WORK INSTRUCTION A:
Answer these about the robot system passage below:
(i) What does the sound collection unit 81 include?
(ii) To which unit does the acoustic event recognition unit 82 supply the recognition result and the acoustic signals?
(iii) Which two units make up the recognition unit 22 of the acoustic event recognition unit 82?

A robot system 71 of FIG. 13 is installed in an autonomous robot or the like, for example, and includes a sound collection unit 81, an acoustic event recognition unit 82, a sensor 83, a recording unit 84, a speaker 85, a display 86, a communication unit 87, an input unit 88, a drive unit 89, and a control unit 90.
The sound collection unit 81 includes a microphone, which collects the sound around the robot system 71 and supplies acoustic signals obtained as a result thereof to the acoustic event recognition unit 82.
The acoustic event recognition unit 82 performs acoustic event recognition and the like on the acoustic signals supplied from the sound collection unit 81, and supplies the acoustic event recognition result and the acoustic signals to the control unit 90 as appropriate.
Note that the acoustic event recognition unit 82 has a configuration same as that of the acoustic event recognition device 11 illustrated in FIG. 2. That is, the acoustic event recognition unit 82 includes a feature amount extraction unit 21 to a flag management unit 23, and a recognition unit 22 of the acoustic event recognition unit 82 includes an in-label recognition unit 31 and a similarity/difference determination unit 32.

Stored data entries
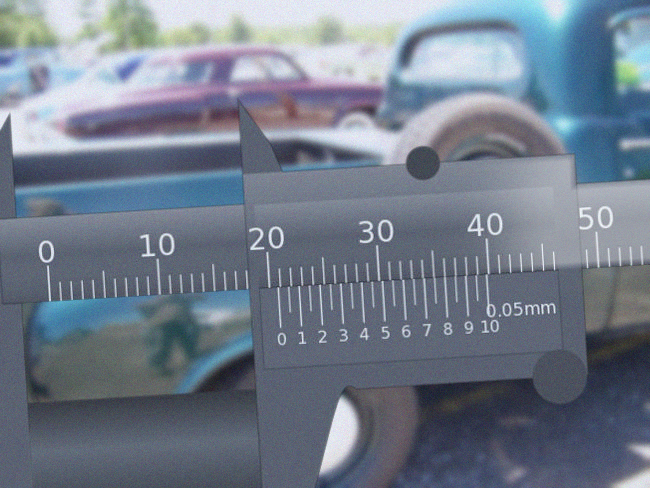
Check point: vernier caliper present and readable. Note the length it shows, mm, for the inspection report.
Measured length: 20.8 mm
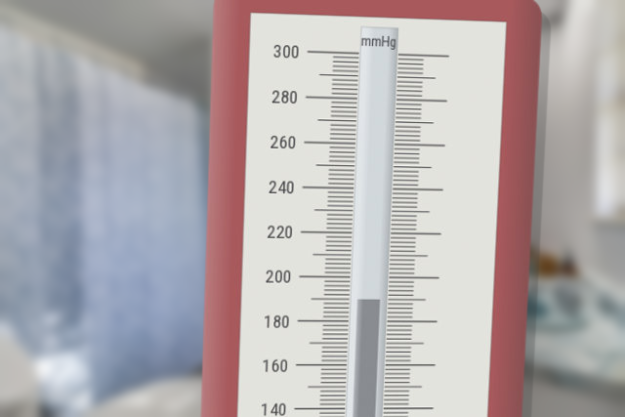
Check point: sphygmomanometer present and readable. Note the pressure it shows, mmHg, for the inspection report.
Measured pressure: 190 mmHg
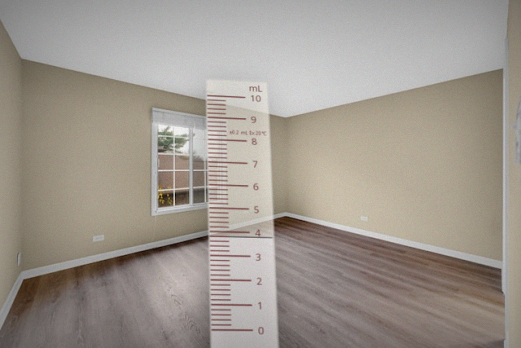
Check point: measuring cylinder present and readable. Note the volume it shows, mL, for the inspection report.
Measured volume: 3.8 mL
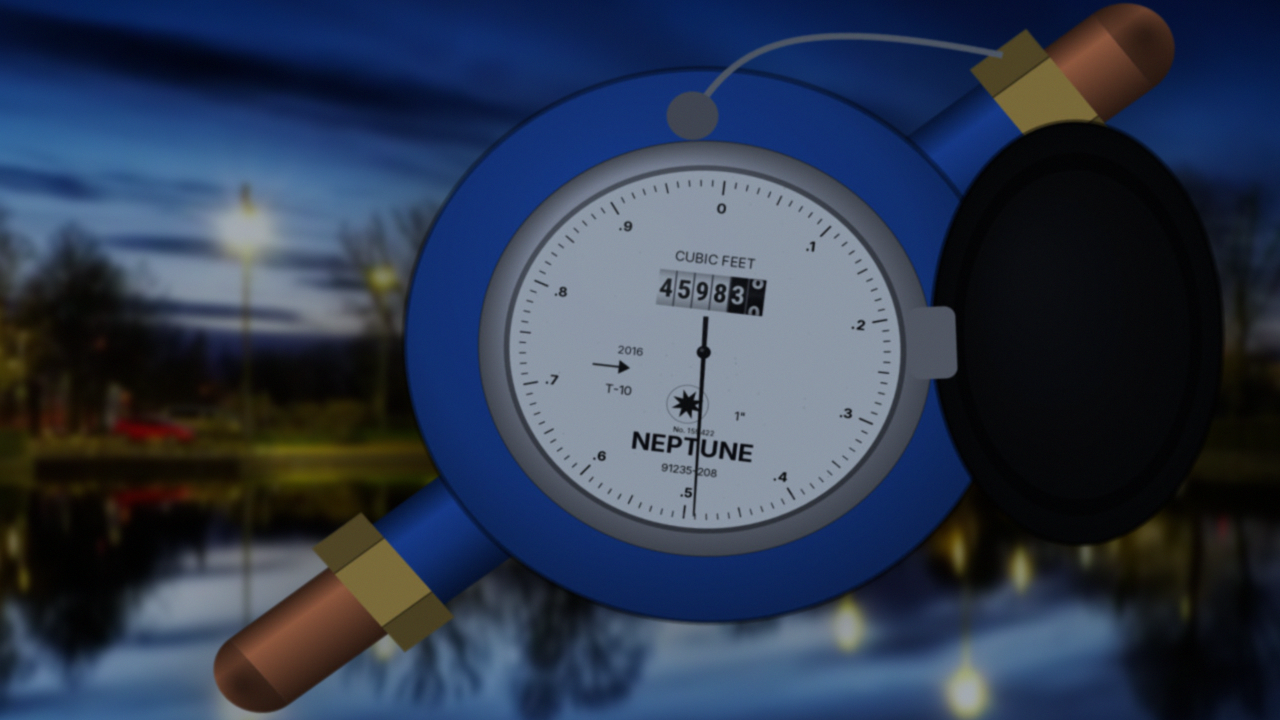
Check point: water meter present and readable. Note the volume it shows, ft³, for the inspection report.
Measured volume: 459838.49 ft³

WORK INSTRUCTION B: Format the records above, from the line containing "Check point: measuring" through the end of the records, as a JSON list of strings with one string per line. Skip blank lines and leave out the pictures.

WRITTEN REPLY A:
(i) A microphone
(ii) The control unit 90
(iii) An in-label recognition unit 31 and a similarity/difference determination unit 32

WRITTEN REPLY B:
[
  "Check point: measuring cylinder present and readable. Note the volume it shows, mL, for the inspection report.",
  "Measured volume: 3.8 mL",
  "Check point: water meter present and readable. Note the volume it shows, ft³, for the inspection report.",
  "Measured volume: 459838.49 ft³"
]